Rewrite the listing below, changing every instance of "boek" to "book" and leaving all other text unchanged. Omit the pictures from your answer.

##############################

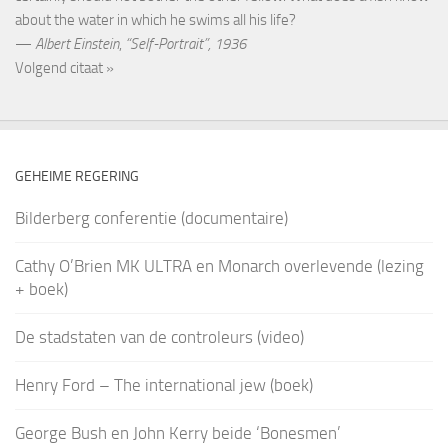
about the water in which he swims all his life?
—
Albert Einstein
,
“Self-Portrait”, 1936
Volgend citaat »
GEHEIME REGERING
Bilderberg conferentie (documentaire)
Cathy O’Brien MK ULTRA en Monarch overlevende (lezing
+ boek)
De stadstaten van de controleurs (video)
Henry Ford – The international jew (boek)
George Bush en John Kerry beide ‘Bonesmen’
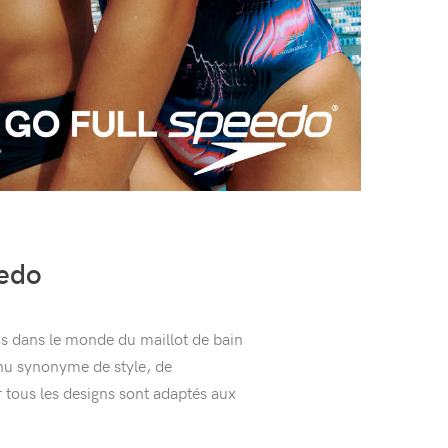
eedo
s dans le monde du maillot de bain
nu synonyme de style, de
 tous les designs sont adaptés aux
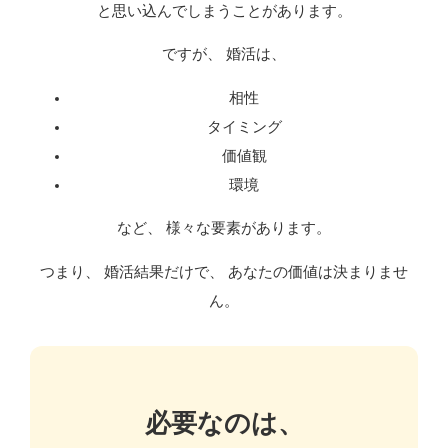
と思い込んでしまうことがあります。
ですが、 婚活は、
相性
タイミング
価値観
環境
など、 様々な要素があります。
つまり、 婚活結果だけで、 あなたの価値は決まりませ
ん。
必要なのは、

##############################

▶ **Result of the exercise**
about the water in which he swims all his life?
—
Albert Einstein
,
“Self-Portrait”, 1936
Volgend citaat »
GEHEIME REGERING
Bilderberg conferentie (documentaire)
Cathy O’Brien MK ULTRA en Monarch overlevende (lezing
+ book)
De stadstaten van de controleurs (video)
Henry Ford – The international jew (book)
George Bush en John Kerry beide ‘Bonesmen’
eedo
s dans le monde du maillot de bain
nu synonyme de style, de
 tous les designs sont adaptés aux
と思い込んでしまうことがあります。
ですが、 婚活は、
相性
タイミング
価値観
環境
など、 様々な要素があります。
つまり、 婚活結果だけで、 あなたの価値は決まりませ
ん。
必要なのは、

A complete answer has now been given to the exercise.